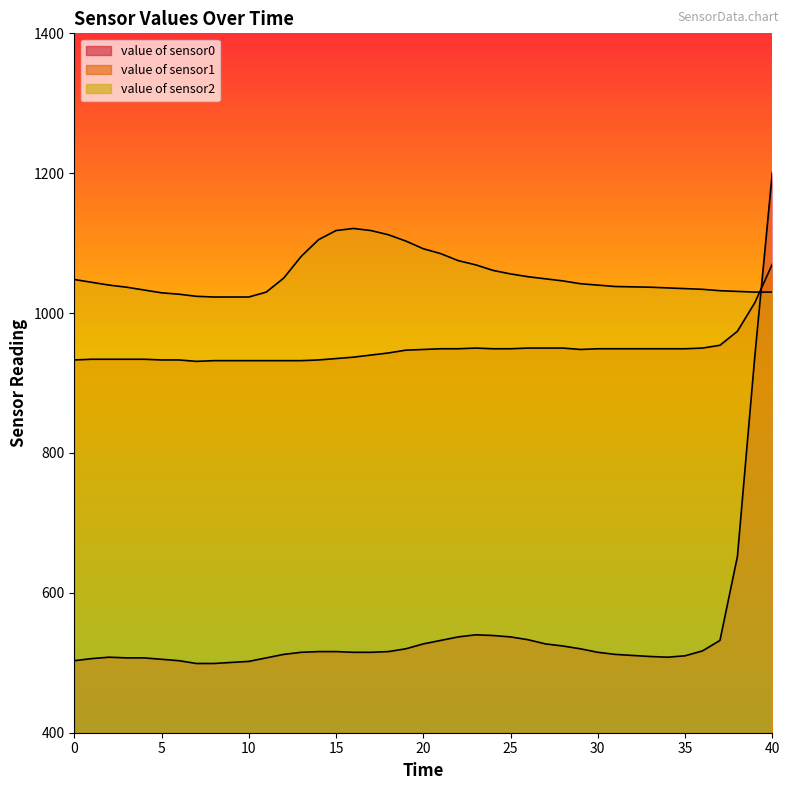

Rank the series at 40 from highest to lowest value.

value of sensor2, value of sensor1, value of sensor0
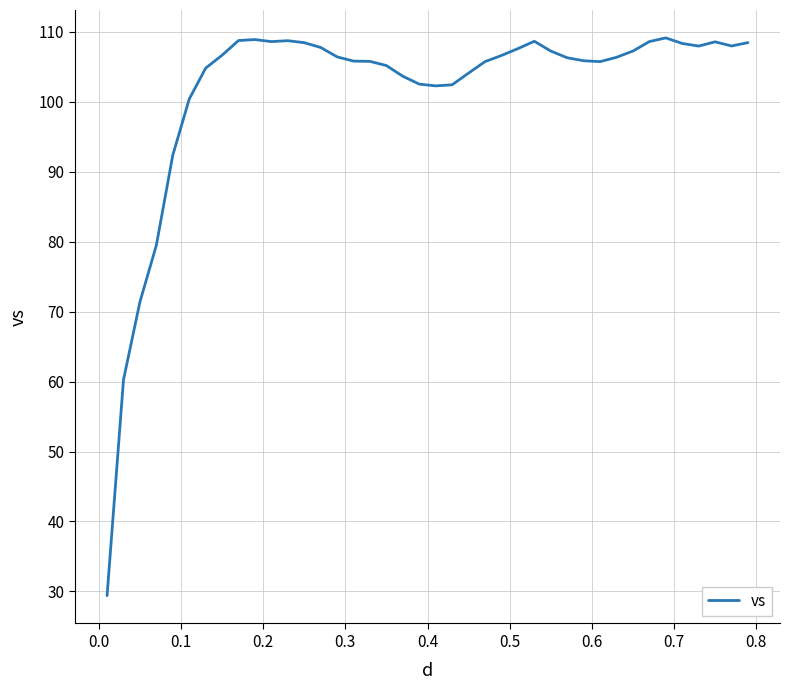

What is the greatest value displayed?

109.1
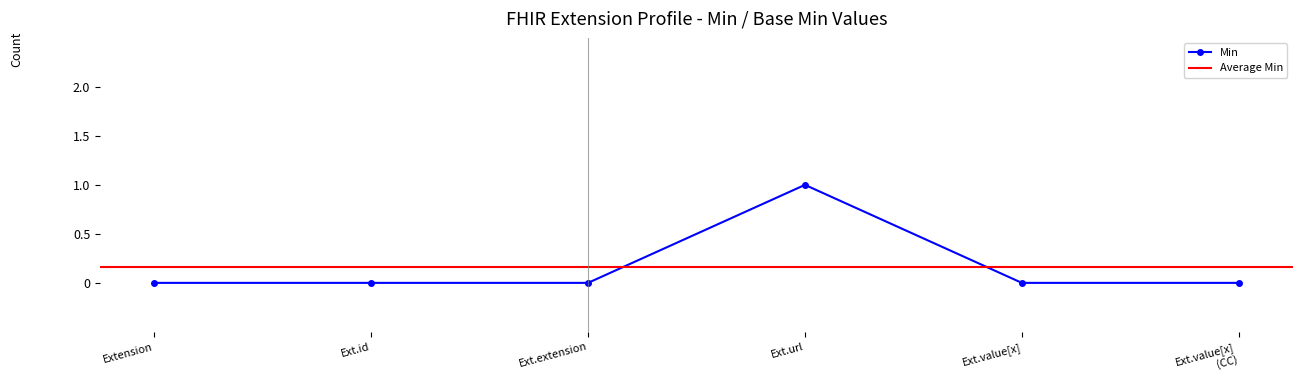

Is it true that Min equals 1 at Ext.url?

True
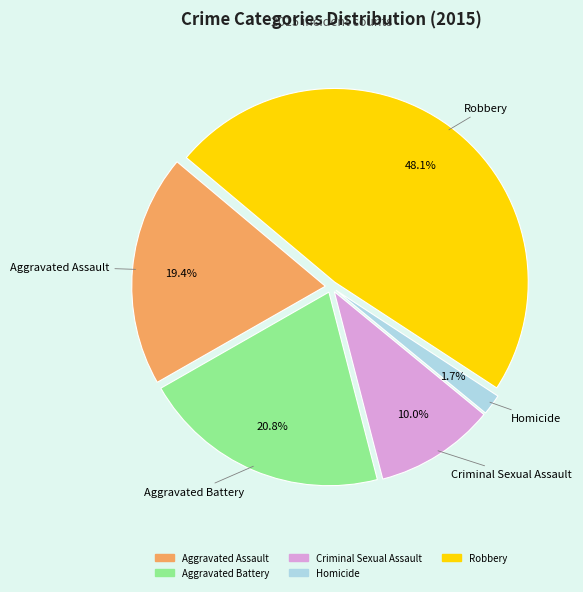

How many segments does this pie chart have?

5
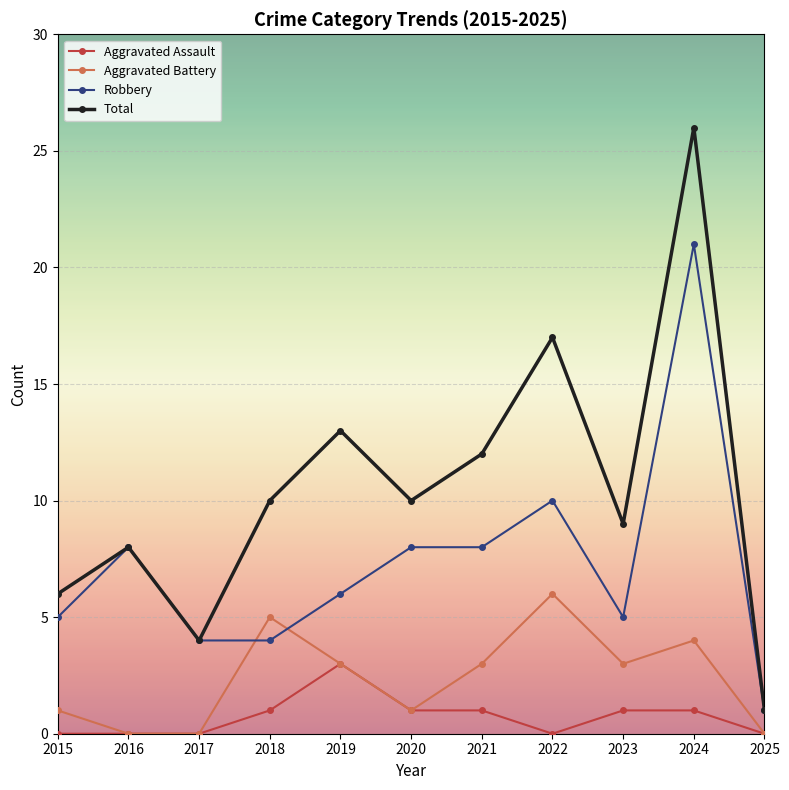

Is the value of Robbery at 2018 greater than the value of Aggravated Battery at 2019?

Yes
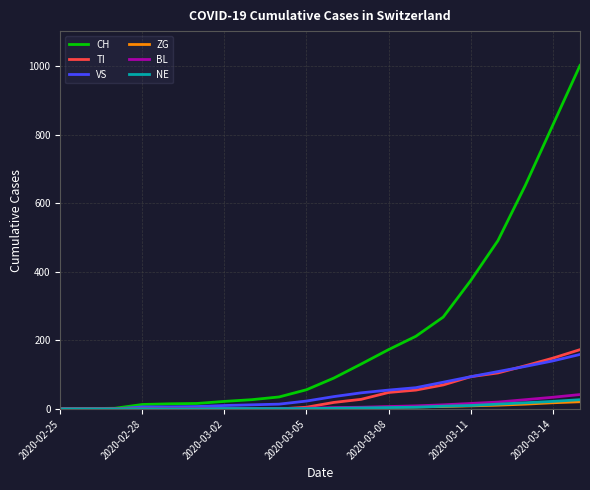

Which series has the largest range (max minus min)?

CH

========================================================================

Copy every line of the records above word for word, leaving out the pictures.

# [YOUR RESPONSE]
Rank the series at 40 from highest to lowest value.

value of sensor2, value of sensor1, value of sensor0

What is the greatest value displayed?

109.1

Is it true that Min equals 1 at Ext.url?

True

How many segments does this pie chart have?

5

Is the value of Robbery at 2018 greater than the value of Aggravated Battery at 2019?

Yes

Which series has the largest range (max minus min)?

CH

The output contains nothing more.